Areva alarms police against Jaitapur solidarity protest in Germany

PETER Moritz

Letter from Jaitapur to nuclear workers in Germany

To the people working for

Areva,
BPR Group
and other Areva suppliers in Germany

Dear friends,

we are the people from Jaitapur town and surrounding villages in India, where the Indian government has proposed world’s biggest nuclear power plant. We are mainly farmers and fishermen, surviving totally on the natural resources.

Konkan, the region in which Jaitapur belongs is naturally very rich and scientifically speaking an international biodiversity hotspot. The western ghat in which our villages belong to is combination of Sahyadri mountain range and sea is a world heritage site for biodiversity. So of course this region has nature’s bounty. A prominent tourist place of our state.

We welcome you and your family as tourists and we are sure you will enjoy our hospitality. But there are chances that you might come as a nuclear worker for this proposed nuclear power project, which Areva is building in our region and called as Jaitapur Nuclear Power Park. Around 2500 farmers have lost their farm land of around thousand hectare for this project. Our government has grabbed that land forcefully without our consent. Many of us were having only that much piece of land to farm. Those farmers are now landless. More than ten thousand fishermen are entirely depending on the fishing they do in the sea which is going to be polluted with hot water of this project. There is a big threat of losing livelihood of ten thousand fishermen permanently, as they lost in the areas having nuclear power plants running. So we, the thousands of fishermen and farmers are protesting against this biggest nuclear power plant for last many years. We request you to support our struggle against human right encroachment and to save our lovely environment.

We understand that you work for your livelihood and for your family, but somewhere your work is going to harm thousands of poor farmer’s and fishermen’s families and make them jobless. Being jobless in India and in Europe has vast difference. In India we do not have social insurance.

Please do not be part of the job which steals away jobs of thousands in other part of the world. German government has decided to phase out nuclear power because it is too dangerous. Nuclear power is not dangerous for people in Germany only. It is the same for all people all over the world. Or do you think our health and our lives are less important than those of German people. We ask you, not to export nuclear power plants. Please stop working for nuclear power.

Thanking you,

Yours friendly

Signed by the executive members of Jan Hakka Seva Samiti

October 20th, 2014 was the date of first screening of „Jaitapur Live“, latest documentary film by Pradeep Indulkar. Last year, Pradeep Indulkar won a “Yellow Oscar Award“ for his documentary “High Power“ about the effects of Tarapur nuclear plant on the villagers living near the reactor site. Almost seventy spectators joined the world premiere at University of Frankfurt, Germany, responding emotionally to pictures of fellow anti-nuclear activists struggling against the possibly world biggest NPP to be build in Maharashtra.

The following day, a couple of activists representing various anti-nuclear groups gathered in front of AREVA’s regional office in Offenbach, not far from the tower of European Central Bank (ECB). French state-owned AREVA is supplying Jaitapur NPP with crucial nuclear  technology – and they have two major branches in Germany. At the outskirts of Frankfurt, around 1000 employees are involved in administrational, engineering, and programming works for nuclear projects around the world. The company didn’t accept a letter of appeal to be handed over to its work council.
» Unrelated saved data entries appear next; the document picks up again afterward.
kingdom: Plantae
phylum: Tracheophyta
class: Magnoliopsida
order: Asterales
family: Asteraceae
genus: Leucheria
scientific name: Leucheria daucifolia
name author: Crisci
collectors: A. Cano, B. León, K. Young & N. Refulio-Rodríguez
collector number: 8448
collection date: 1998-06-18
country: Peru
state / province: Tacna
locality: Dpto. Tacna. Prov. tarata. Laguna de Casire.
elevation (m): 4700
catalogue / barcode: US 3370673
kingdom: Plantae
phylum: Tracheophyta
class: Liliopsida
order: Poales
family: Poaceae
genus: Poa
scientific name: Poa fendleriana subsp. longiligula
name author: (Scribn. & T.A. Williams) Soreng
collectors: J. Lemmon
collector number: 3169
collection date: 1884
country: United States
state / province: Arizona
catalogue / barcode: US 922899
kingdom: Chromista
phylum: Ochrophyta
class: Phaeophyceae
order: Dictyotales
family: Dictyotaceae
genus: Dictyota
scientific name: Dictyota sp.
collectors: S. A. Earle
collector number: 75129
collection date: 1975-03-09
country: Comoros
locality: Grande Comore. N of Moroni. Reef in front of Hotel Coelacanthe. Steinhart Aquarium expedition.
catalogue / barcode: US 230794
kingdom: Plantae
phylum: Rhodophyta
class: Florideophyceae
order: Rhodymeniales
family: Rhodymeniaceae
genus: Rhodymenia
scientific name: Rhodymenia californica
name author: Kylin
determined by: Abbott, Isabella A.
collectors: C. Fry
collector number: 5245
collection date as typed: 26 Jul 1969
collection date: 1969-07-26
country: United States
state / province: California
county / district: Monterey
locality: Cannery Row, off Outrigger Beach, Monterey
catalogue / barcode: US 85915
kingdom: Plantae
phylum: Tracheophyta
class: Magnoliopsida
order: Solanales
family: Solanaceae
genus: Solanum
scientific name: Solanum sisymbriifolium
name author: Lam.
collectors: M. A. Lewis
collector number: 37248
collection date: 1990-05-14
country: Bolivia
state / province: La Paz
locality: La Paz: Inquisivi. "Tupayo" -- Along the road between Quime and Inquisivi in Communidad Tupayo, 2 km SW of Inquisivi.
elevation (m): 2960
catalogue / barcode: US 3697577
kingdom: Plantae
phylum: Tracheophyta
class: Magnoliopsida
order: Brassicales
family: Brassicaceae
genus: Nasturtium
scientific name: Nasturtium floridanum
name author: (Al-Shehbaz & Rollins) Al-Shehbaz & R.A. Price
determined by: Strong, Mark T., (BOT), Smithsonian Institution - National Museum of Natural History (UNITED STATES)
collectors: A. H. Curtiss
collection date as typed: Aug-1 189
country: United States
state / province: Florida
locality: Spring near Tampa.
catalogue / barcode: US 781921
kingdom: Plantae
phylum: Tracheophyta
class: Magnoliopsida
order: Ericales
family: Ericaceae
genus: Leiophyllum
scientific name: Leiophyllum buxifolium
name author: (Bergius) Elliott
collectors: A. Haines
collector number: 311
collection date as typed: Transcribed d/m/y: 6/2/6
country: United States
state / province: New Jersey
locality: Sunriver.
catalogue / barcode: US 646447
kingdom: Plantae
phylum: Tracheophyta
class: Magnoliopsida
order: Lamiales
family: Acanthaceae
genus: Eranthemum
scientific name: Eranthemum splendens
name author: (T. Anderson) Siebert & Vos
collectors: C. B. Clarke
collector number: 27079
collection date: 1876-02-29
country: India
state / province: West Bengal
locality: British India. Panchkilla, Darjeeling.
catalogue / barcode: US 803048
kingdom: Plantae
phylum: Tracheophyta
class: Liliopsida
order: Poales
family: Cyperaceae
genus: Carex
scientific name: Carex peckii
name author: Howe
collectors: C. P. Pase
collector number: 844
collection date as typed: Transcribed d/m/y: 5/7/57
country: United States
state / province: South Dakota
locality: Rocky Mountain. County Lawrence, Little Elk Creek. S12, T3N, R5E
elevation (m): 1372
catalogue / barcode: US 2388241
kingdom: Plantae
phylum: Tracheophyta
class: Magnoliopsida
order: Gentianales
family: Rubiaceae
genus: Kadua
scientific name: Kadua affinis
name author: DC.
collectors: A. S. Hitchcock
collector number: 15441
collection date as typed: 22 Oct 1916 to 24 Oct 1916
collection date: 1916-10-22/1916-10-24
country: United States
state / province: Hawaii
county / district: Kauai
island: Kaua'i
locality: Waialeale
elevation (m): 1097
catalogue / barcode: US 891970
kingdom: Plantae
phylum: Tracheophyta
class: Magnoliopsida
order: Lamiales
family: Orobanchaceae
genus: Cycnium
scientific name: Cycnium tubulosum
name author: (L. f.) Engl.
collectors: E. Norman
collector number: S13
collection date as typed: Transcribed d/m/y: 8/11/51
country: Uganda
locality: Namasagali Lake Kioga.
Private security guards pushed the delegation away from AREVA’s premises. Finally, the appeal written by Jaitapur people not to work for such a destructive technology as nuclear power was read in English and German via megaphone from the pavement just outside the building.

Meanwhile Areva had made emergency calls to police. When several police vehicles arrived some minutes later, police realized that everything done was perfectly legal. So protest ended peacefully and without any harm.

Two days later, „Jaitapur Live“ was shown to an interested audience at the city of Stuttgart, capital of Baden-Wurttemberg state in south-western Germany. A small protest march had been organized for October 24th to target BPR’s office in the nearby city of Esslingen. BPR forms a middle-class network of engineering consulting companies, focusing on „Building, Planning, and Realizing“ of various projects around the globe. Likewise, several anti-nuclear groups from the region, a political drum group, and a coalition against “White Elephant“ or mega projects joined in the demonstration. The head of local BPR branch distanced himself „from any kind of nuclear projects“, assuring that their local office is not involved in any nuclear deal in India.
Anyway, BPR group got an award as „Top Supplier“ for  AREVA, and is known to be a service provider for AREVA in France, in Finland, in China and possibly also in India.

BPR’s employees had left office early that day, so speeches about the harmful effects of nuclear technology and Germany’s involvement in Indian nuclear projects were given to the local population. The appeal written by the people of Jaitapur and a copy of the Jaitapur film were put in the letter box of BPR.

For the past three weeks, Pradeep Indulkar has been touring different regions of France in order to show „Jaitapur Live“ in French version and to establish closer ties between the French and Indian anti-nuclear movements.